> [Exercise requirements] Put each line of the entries below into a numbered list, one line per item, and leave out the blank lines.
================================
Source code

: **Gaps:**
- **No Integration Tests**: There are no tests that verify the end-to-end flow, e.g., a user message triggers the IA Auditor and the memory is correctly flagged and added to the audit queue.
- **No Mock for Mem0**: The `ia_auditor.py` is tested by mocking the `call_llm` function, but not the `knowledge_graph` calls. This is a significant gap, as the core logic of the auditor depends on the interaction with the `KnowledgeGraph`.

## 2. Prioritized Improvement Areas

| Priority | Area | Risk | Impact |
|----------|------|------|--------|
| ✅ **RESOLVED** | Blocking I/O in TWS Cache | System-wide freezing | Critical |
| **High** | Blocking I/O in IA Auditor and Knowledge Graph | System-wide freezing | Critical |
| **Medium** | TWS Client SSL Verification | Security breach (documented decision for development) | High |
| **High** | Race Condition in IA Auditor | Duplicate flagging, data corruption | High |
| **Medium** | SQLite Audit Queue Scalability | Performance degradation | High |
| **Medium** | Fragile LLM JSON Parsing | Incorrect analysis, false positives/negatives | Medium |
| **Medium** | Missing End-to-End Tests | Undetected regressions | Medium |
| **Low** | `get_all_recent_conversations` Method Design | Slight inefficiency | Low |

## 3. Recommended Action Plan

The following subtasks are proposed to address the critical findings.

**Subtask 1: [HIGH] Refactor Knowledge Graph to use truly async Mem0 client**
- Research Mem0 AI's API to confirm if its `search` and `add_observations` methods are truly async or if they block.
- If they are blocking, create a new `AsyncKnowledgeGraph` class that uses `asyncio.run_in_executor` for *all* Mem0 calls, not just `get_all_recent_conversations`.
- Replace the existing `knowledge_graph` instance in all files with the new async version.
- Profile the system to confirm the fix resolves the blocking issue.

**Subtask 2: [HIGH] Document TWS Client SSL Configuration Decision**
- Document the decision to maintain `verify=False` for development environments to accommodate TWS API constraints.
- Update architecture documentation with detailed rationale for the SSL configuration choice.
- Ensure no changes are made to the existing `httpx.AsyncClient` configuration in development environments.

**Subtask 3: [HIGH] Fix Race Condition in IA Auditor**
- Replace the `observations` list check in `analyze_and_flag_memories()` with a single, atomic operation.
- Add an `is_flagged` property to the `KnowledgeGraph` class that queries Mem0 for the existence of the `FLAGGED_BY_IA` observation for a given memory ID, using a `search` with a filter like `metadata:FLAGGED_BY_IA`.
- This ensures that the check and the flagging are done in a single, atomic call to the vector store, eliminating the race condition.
================================
> [Solution for this problem]
1. Source code
2. : **Gaps:**
3. - **No Integration Tests**: There are no tests that verify the end-to-end flow, e.g., a user message triggers the IA Auditor and the memory is correctly flagged and added to the audit queue.
4. - **No Mock for Mem0**: The `ia_auditor.py` is tested by mocking the `call_llm` function, but not the `knowledge_graph` calls. This is a significant gap, as the core logic of the auditor depends on the interaction with the `KnowledgeGraph`.
5. ## 2. Prioritized Improvement Areas
6. | Priority | Area | Risk | Impact |
7. |----------|------|------|--------|
8. | ✅ **RESOLVED** | Blocking I/O in TWS Cache | System-wide freezing | Critical |
9. | **High** | Blocking I/O in IA Auditor and Knowledge Graph | System-wide freezing | Critical |
10. | **Medium** | TWS Client SSL Verification | Security breach (documented decision for development) | High |
11. | **High** | Race Condition in IA Auditor | Duplicate flagging, data corruption | High |
12. | **Medium** | SQLite Audit Queue Scalability | Performance degradation | High |
13. | **Medium** | Fragile LLM JSON Parsing | Incorrect analysis, false positives/negatives | Medium |
14. | **Medium** | Missing End-to-End Tests | Undetected regressions | Medium |
15. | **Low** | `get_all_recent_conversations` Method Design | Slight inefficiency | Low |
16. ## 3. Recommended Action Plan
17. The following subtasks are proposed to address the critical findings.
18. **Subtask 1: [HIGH] Refactor Knowledge Graph to use truly async Mem0 client**
19. - Research Mem0 AI's API to confirm if its `search` and `add_observations` methods are truly async or if they block.
20. - If they are blocking, create a new `AsyncKnowledgeGraph` class that uses `asyncio.run_in_executor` for *all* Mem0 calls, not just `get_all_recent_conversations`.
21. - Replace the existing `knowledge_graph` instance in all files with the new async version.
22. - Profile the system to confirm the fix resolves the blocking issue.
23. **Subtask 2: [HIGH] Document TWS Client SSL Configuration Decision**
24. - Document the decision to maintain `verify=False` for development environments to accommodate TWS API constraints.
25. - Update architecture documentation with detailed rationale for the SSL configuration choice.
26. - Ensure no changes are made to the existing `httpx.AsyncClient` configuration in development environments.
27. **Subtask 3: [HIGH] Fix Race Condition in IA Auditor**
28. - Replace the `observations` list check in `analyze_and_flag_memories()` with a single, atomic operation.
29. - Add an `is_flagged` property to the `KnowledgeGraph` class that queries Mem0 for the existence of the `FLAGGED_BY_IA` observation for a given memory ID, using a `search` with a filter like `metadata:FLAGGED_BY_IA`.
30. - This ensures that the check and the flagging are done in a single, atomic call to the vector store, eliminating the race condition.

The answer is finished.